In vivo, intraperitoneal injection of Arenobufagin (3.2mg/kg/day and 6.4mg/kg/day) in tumor-bearing (SW1990 cells) nude mice (administered every other day starting from day 7 after cell inoculation for 24 days), Arenobufagin significantly inhibited tumor growth, reduced tumor volume and weight, and induced changes in the expression of apoptosis- and autophagy-related proteins in tumor tissues[7]. In tumor-bearing (HCT116 cells) NOD/SCID mice, intraperitoneal injection of Arenobufagin (0.5mg/kg/day, 1mg/kg/day, and 2mg/kg/day) (administered daily starting from day 1 after tail vein cell inoculation for 32 days), Arenobufagin significantly reduced the number of lung metastatic nodules and inhibited colorectal cancer lung metastasis[8].
References:
[1] Dong Q, Turdu G, Akber Aisa H, et al. Arenobufagin, isolated from Bufo viridis toad venom, inhibits A549 cells proliferation by inducing apoptosis and G2/M cell cycle arrest. Toxicon. 2024 Mar;240:107641.
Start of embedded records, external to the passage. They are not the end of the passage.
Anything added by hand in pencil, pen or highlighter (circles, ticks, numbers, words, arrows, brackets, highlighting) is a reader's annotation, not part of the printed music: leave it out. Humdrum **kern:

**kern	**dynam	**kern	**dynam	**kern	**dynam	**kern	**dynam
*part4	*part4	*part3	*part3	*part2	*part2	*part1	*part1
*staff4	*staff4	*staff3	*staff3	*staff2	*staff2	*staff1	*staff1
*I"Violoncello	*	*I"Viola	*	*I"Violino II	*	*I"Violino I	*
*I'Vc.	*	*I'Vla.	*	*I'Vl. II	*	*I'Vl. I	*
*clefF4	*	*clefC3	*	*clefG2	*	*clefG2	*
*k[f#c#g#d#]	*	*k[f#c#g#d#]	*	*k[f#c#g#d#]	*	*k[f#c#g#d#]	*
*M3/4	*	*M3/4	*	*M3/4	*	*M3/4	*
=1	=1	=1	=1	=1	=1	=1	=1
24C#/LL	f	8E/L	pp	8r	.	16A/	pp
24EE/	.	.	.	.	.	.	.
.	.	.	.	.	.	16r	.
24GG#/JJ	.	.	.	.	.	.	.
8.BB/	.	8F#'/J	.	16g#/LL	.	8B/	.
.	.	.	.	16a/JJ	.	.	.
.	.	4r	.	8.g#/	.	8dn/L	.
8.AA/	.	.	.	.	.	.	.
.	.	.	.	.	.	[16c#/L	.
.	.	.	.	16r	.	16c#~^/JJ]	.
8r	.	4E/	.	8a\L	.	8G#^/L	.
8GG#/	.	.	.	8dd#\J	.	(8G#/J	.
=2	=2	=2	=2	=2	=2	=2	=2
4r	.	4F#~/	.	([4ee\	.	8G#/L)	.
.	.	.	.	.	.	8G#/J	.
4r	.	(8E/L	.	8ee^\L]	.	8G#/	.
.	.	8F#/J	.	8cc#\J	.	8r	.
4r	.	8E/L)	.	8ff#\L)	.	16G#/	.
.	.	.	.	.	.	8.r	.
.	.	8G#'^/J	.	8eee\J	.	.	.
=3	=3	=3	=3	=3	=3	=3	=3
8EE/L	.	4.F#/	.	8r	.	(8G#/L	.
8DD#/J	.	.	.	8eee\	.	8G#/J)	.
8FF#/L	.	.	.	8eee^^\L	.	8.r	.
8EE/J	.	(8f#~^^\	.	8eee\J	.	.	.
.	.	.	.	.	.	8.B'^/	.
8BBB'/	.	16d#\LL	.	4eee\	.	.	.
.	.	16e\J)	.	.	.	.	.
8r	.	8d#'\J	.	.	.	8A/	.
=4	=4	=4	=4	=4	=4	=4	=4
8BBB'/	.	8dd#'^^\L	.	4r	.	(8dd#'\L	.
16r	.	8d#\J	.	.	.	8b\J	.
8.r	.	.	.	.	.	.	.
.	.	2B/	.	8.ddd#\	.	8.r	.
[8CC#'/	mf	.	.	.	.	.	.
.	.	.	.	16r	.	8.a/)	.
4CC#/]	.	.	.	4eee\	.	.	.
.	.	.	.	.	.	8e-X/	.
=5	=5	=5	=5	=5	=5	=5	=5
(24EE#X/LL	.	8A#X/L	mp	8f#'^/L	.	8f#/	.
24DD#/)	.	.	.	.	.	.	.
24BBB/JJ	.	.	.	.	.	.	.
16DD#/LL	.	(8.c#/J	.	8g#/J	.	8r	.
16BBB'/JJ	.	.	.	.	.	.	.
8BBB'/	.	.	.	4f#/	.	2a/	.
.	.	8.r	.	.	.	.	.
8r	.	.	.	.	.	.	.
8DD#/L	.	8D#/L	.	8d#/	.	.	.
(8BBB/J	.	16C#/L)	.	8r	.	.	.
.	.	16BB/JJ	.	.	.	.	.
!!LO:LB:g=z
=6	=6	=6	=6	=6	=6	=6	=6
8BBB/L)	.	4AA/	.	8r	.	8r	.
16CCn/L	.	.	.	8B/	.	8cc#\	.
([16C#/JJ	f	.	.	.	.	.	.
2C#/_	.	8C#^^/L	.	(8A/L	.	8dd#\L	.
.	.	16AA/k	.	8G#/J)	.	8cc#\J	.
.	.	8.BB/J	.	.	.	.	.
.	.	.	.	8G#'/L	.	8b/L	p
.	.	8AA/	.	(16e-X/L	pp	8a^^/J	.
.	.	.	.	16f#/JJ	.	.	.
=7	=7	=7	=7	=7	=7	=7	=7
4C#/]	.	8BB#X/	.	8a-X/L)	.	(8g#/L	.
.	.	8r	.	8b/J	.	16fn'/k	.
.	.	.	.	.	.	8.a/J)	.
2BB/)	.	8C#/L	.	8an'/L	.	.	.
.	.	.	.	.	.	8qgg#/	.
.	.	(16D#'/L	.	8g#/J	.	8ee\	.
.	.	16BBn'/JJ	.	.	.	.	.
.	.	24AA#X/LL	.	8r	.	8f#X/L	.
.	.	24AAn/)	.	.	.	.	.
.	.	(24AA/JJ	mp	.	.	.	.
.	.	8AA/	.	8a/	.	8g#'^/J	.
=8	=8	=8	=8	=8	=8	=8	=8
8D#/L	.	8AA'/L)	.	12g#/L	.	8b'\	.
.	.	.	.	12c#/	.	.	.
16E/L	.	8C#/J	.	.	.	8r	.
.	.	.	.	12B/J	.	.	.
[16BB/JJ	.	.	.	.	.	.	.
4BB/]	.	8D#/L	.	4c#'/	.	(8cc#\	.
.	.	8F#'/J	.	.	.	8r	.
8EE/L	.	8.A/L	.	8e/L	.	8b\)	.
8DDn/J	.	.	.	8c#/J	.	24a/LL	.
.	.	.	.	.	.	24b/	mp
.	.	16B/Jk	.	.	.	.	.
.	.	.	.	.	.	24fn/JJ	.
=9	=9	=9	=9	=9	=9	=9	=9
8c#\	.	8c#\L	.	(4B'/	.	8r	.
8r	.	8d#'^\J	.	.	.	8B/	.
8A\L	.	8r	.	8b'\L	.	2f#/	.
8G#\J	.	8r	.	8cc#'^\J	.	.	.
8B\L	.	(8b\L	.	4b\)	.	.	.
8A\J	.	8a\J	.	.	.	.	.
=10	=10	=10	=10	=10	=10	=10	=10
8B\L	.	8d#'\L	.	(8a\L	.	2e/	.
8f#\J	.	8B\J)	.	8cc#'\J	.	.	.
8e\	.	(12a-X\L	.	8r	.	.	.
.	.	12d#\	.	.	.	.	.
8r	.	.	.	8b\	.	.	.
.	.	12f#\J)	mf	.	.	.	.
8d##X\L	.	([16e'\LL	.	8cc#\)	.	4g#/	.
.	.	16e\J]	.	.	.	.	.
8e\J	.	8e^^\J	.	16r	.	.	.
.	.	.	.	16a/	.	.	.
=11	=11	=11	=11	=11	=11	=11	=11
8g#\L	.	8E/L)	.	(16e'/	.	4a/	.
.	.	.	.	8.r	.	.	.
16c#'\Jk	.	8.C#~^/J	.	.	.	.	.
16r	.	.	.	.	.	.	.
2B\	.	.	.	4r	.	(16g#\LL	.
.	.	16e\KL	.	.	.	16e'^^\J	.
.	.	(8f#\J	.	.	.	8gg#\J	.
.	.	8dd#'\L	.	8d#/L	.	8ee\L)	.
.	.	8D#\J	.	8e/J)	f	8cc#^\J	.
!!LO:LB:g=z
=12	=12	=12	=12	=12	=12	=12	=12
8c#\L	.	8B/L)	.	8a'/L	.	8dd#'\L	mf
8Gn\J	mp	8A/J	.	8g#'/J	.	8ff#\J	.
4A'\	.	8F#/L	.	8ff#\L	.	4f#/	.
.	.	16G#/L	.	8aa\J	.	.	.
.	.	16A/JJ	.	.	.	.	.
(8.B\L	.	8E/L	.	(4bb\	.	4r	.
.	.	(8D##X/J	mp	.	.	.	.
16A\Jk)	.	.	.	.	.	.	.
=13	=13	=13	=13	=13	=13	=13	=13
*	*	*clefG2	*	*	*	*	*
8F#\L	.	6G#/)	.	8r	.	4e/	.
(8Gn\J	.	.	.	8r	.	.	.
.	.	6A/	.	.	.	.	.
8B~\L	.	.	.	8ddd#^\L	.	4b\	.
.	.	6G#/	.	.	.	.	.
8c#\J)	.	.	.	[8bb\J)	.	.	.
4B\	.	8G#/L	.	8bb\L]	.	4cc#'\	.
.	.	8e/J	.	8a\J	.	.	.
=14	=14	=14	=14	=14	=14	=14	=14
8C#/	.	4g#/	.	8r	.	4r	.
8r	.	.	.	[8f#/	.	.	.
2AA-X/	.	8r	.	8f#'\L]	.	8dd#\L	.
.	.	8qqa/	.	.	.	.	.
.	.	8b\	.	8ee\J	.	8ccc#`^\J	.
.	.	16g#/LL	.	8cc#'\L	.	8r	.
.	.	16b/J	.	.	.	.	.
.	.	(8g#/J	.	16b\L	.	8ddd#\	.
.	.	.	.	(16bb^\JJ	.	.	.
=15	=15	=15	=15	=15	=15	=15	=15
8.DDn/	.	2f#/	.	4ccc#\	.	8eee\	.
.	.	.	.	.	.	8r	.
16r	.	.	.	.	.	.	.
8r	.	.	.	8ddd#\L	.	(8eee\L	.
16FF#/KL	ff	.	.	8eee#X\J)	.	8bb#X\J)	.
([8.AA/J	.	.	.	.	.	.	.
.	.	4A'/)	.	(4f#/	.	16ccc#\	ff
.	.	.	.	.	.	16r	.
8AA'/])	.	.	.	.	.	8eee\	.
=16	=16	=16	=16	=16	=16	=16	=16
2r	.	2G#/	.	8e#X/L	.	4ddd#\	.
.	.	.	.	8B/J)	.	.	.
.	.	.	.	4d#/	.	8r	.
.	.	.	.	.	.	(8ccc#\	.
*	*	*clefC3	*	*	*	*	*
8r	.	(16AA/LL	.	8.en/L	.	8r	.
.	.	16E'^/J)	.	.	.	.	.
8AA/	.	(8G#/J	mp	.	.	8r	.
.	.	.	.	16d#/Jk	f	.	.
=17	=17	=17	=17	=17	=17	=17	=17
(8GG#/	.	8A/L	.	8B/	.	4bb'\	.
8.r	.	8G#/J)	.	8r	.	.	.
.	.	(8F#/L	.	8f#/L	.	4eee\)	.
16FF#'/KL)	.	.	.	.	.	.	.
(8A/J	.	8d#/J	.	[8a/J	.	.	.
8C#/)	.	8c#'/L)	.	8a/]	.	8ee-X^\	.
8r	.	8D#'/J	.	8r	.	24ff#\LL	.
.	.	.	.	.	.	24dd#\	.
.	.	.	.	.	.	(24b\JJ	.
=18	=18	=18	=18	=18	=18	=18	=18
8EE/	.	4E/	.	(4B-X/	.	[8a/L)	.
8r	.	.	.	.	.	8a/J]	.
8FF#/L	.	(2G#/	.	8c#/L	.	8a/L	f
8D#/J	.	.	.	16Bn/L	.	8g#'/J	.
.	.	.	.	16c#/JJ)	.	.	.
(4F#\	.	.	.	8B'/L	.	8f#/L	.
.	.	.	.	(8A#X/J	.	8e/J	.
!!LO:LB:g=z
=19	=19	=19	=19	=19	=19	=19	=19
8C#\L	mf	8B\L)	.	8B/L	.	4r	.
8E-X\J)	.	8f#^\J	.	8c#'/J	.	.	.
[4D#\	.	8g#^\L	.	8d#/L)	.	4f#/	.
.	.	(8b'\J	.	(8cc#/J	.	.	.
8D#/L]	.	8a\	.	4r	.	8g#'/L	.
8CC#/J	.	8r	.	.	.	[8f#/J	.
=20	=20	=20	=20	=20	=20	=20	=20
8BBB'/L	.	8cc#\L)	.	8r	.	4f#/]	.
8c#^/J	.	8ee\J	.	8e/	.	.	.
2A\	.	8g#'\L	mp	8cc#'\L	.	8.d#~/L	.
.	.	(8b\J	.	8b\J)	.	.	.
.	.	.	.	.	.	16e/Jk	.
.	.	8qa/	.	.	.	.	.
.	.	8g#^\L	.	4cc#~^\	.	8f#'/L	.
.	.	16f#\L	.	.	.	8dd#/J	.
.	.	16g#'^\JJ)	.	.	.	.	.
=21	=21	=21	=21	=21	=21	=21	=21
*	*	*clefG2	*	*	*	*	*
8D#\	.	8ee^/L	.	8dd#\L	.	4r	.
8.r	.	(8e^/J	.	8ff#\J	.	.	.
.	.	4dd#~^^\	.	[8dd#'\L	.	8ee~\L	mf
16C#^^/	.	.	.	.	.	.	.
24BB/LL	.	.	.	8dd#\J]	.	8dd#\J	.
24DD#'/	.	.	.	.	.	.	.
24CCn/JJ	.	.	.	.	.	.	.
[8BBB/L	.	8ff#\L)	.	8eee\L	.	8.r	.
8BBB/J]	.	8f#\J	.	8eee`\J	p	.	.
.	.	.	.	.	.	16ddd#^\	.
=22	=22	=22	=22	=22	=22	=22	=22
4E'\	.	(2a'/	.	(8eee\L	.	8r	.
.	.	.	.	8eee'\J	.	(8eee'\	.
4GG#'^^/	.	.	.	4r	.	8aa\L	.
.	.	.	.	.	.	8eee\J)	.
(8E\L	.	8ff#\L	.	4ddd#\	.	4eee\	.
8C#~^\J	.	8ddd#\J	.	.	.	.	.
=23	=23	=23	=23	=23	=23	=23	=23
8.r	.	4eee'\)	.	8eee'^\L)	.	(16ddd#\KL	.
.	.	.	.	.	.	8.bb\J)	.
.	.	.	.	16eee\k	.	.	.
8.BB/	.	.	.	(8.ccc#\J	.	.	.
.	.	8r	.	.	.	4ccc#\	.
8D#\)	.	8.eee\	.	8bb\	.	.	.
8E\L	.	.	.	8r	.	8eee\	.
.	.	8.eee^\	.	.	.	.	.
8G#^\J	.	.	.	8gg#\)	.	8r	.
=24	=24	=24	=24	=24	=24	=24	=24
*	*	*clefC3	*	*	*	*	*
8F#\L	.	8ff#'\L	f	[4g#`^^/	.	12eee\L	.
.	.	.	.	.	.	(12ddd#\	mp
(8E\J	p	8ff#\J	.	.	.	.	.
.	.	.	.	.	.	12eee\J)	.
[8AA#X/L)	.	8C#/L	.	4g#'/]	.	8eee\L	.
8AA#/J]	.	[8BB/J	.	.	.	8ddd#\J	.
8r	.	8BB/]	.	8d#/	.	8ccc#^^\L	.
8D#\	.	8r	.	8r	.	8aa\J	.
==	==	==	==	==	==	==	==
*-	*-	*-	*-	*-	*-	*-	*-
[2] Zhang DM, Liu JS, Deng LJ, et al. Arenobufagin, a natural bufadienolide from toad venom, induces apoptosis and autophagy in human hepatocellular carcinoma cells through inhibition of PI3K/Akt/mTOR pathway. Carcinogenesis. 2013 Jun;34(6):1331-42.
[3] Shang Z, Fan Y, Xi S, et al. Arenobufagin enhances T-cell anti-tumor immunity in colorectal cancer by modulating HSP90β accessibility. Phytomedicine. 2024 Jun;128:155497.
[4] Chen K, Li A, Wang J, et al. Arenobufagin causes ferroptosis in human gastric cancer cells by increasing rev-erbα expression. J Tradit Complement Med. 2022 Nov 8;13(1):72-80.
[5] Yang Y, Liu C, Wang M, et al. Arenobufagin regulates the p62-Keap1-Nrf2 pathway to induce autophagy-dependent ferroptosis in HepG2 cells. Naunyn Schmiedebergs Arch Pharmacol. 2024 Jul;397(7):4895-4909.
[6] Liu C, Li D, Wang J, et al. Arenobufagin increases the sensitivity of gastric cancer to cisplatin via alkaliptosis. Heliyon. 2023 Oct 19;9(11):e21110.
[7] Wei X, Yang J, Mao Y, et al. Arenobufagin Inhibits the Phosphatidylinositol 3-kinase/Protein Kinase B/Mammalian Target of Rapamycin Pathway and Induces Apoptosis and Autophagy in Pancreatic Cancer Cells. Pancreas. 2020 Feb;49(2):261-272.
[8] Wang M, Hu S, Yang J, et al. Arenobufagin inhibits lung metastasis of colorectal cancer by targeting c-MYC/Nrf2 axis. Phytomedicine. 2024 May;127:155391.
Arenobufagin是一种从蟾蜍毒液中提取的天然bufadienolide类化合物,Arenobufagin可通过抑制PI3K/Akt/mTOR信号通路诱导细胞凋亡和自噬,并通过下调β-catenin抑制上皮-间质转化(EMT)来抑制肿瘤转移[1-2]。Arenobufagin可用于肝癌、前列腺癌、胃癌等多种癌症的相关研究[3-4]。
在体外,Arenobufagin(6-50nM)处理HepG2细胞24小时,Arenobufagin显著抑制细胞增殖,并诱导自噬依赖的铁死亡,表现为线粒体皱缩、脂质ROS积累、GSH和T-SOD水平下降,同时通过p62-Keap1-Nrf2通路下调Nrf2和COX-2蛋白表达[5]。Arenobufagin(40nM)联合Cisplatin(28.37μM)处理AGS和MKN-45胃癌细胞24小时,Arenobufagin显著增加Cisplatin的效应,抑制细胞活力、迁移和克隆形成,并诱导G2/M期阻滞和凋亡。Arenobufagin通过下调CA9、上调IKBKB和NF-κB/p65激活碱死亡通路,伴随MMP-2/MMP-9表达降低和E-钙黏蛋白表达升高[6]。
在体内,Arenobufagin(3.2mg/kg/day和6.4mg/kg/day)腹腔注射处理荷瘤(SW1990细胞)裸鼠(从接种细胞后第7天开始,隔日一次,持续24天),Arenobufagin显著抑制肿瘤生长,降低肿瘤体积和重量,并诱导肿瘤组织中凋亡和自噬相关蛋白的表达变化[7]。Arenobufagin(0.5mg/kg/day、1mg/k/day和2mg/kg/day)腹腔注射处理荷瘤(HCT116细胞)NOD/SCID小鼠(从尾静脉接种细胞后第1天开始,每日一次,持续32天),Arenobufagin显著减少肺转移结节数量,抑制结直肠癌肺转移[8]。